Film and Philosophy
- Discipline: philosophy, film studies
- Language: English
- Edited by: Laura T. Di Summa

Publication details
- History: 1994–present
- Publisher: Philosophy Documentation Center (United States)
- Frequency: Annual

Standard abbreviations
- ISO 4: Film Philos.

Indexing
- ISSN: 1073-0427 (print) 2643-9239 (web)
- LCCN: sn93004458
- OCLC no.: 29296757

Links
- Journal homepage; Online access;

= Film and Philosophy =

Film and Philosophy is a peer-reviewed academic journal that examines films from a philosophical perspective. It was established in 1994 and is sponsored by the Society for the Philosophic Study of the Contemporary Visual Arts. The journal has examined various film genres, including horror and science fiction films, and contributed to feminist philosophy of film. It has also published special issues on ethical issues and existential themes in film, as well as philosophical themes in the films of Woody Allen.
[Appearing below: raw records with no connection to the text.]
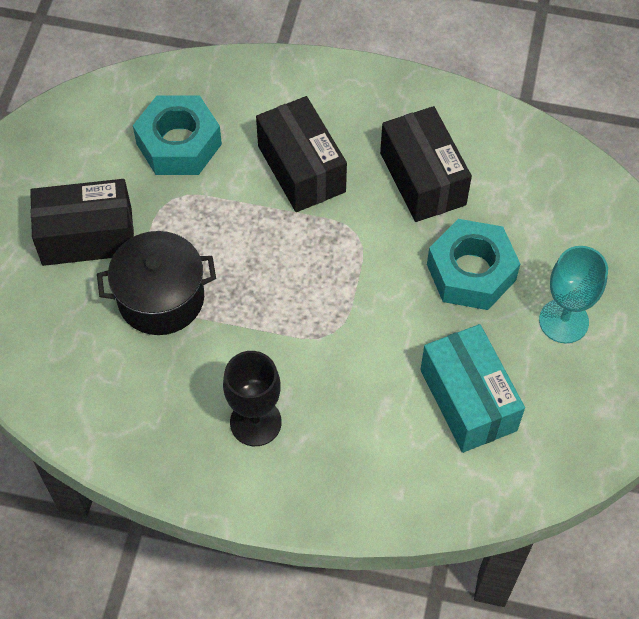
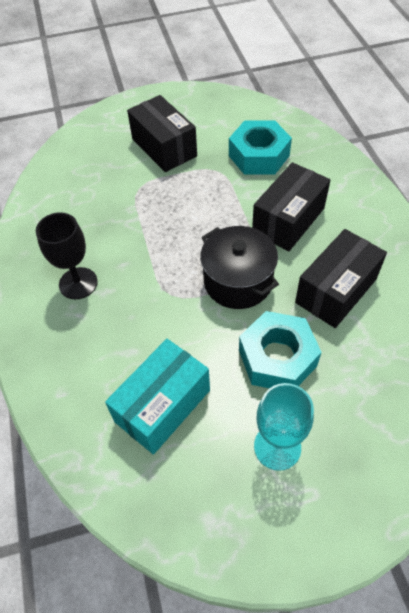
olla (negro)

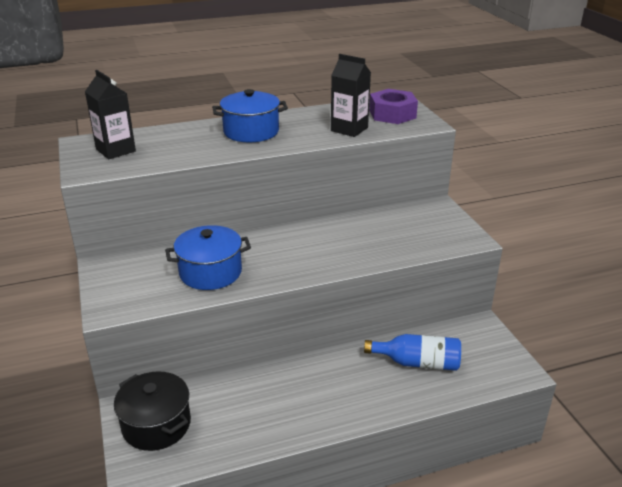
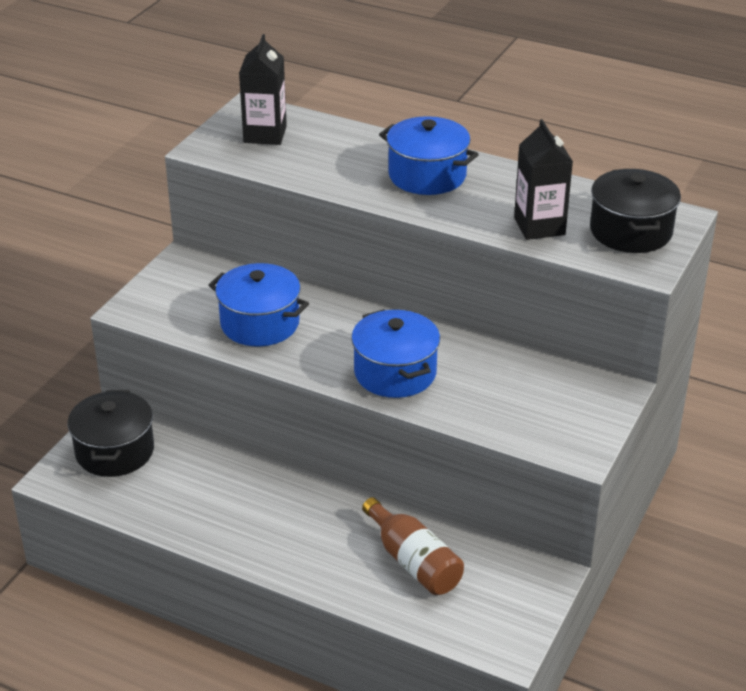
botella (marrón); olla (negro) (2nd from left); olla (azul) (2nd from left)

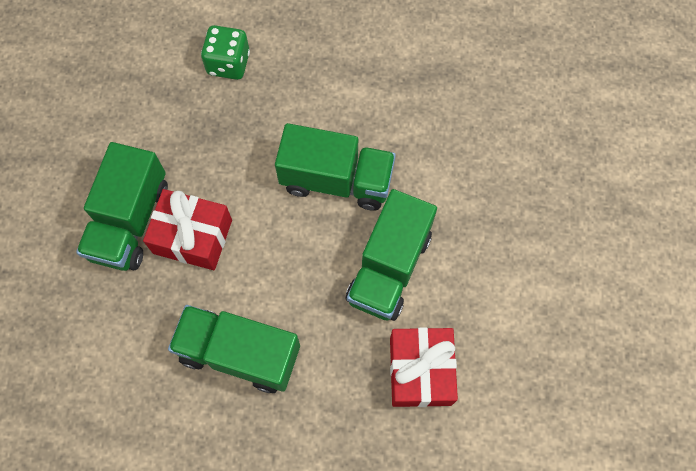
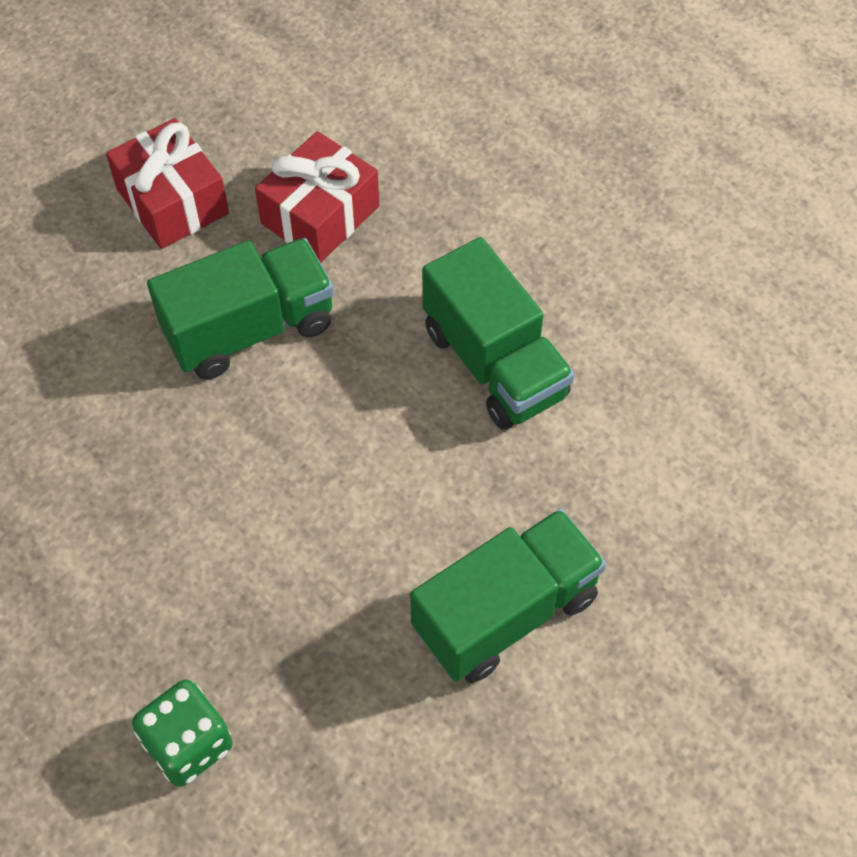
regalo (rojo) (1st from left); camión (verde) (3rd from left in the first image)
For many years the journal was edited by Daniel Shaw at Lock Haven University of Pennsylvania. It is currently edited by Laura T. Di Summa. Publication of the journal is managed on the Society's behalf by the Philosophy Documentation Center.

== Abstracting and indexing ==
The journal is indexed in ERIH PLUS, the International Index to Film Periodicals,
MLA International Bibliography, The Philosopher's Index, Post Script: Essays in Film and the Humanities, and PhilPapers.